YOUR TASK:
Copy out the material below line for line, without changing a thing, and leave out the pictures.

▬▬▬▬▬▬

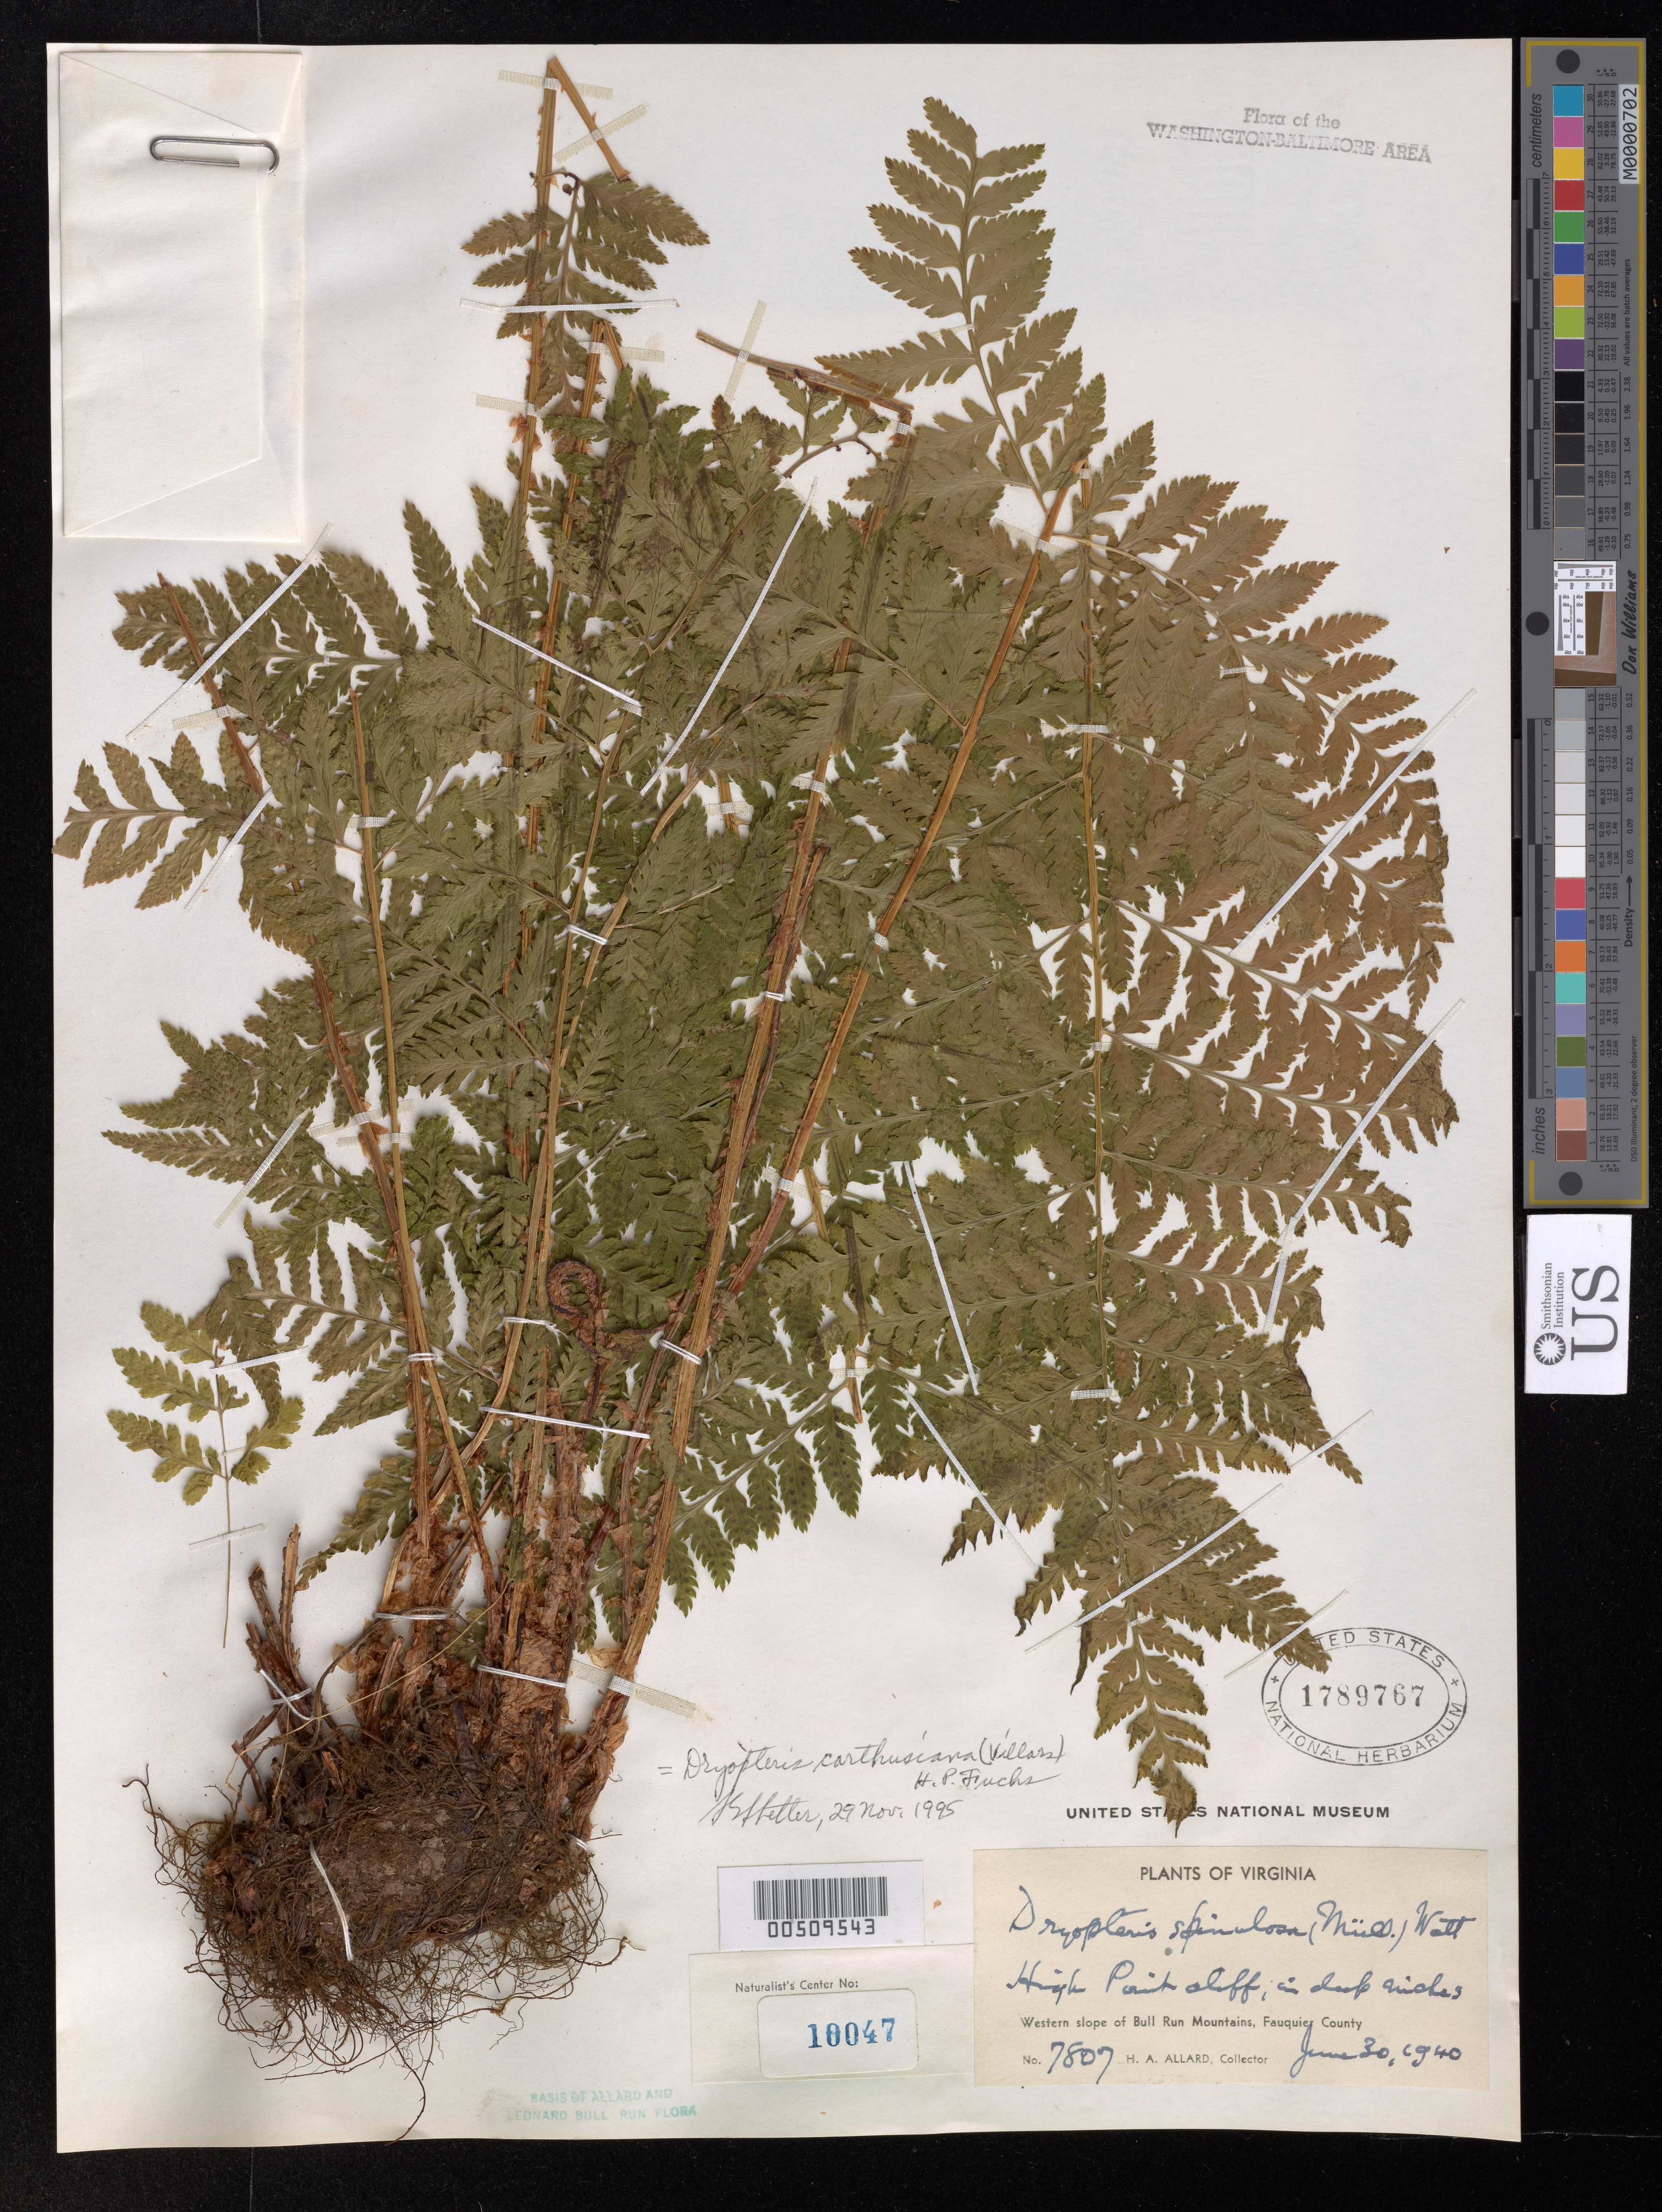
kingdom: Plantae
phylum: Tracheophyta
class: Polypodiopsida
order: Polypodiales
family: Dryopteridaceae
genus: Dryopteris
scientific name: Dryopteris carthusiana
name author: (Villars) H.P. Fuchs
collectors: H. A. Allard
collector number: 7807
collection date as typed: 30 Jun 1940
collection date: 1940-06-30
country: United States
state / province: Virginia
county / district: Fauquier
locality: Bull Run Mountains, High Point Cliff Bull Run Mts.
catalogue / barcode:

▬▬▬▬▬▬

THE RESULT:
kingdom: Plantae
phylum: Tracheophyta
class: Polypodiopsida
order: Polypodiales
family: Dryopteridaceae
genus: Dryopteris
scientific name: Dryopteris carthusiana
name author: (Villars) H.P. Fuchs
collectors: H. A. Allard
collector number: 7807
collection date as typed: 30 Jun 1940
collection date: 1940-06-30
country: United States
state / province: Virginia
county / district: Fauquier
locality: Bull Run Mountains, High Point Cliff Bull Run Mts.
catalogue / barcode:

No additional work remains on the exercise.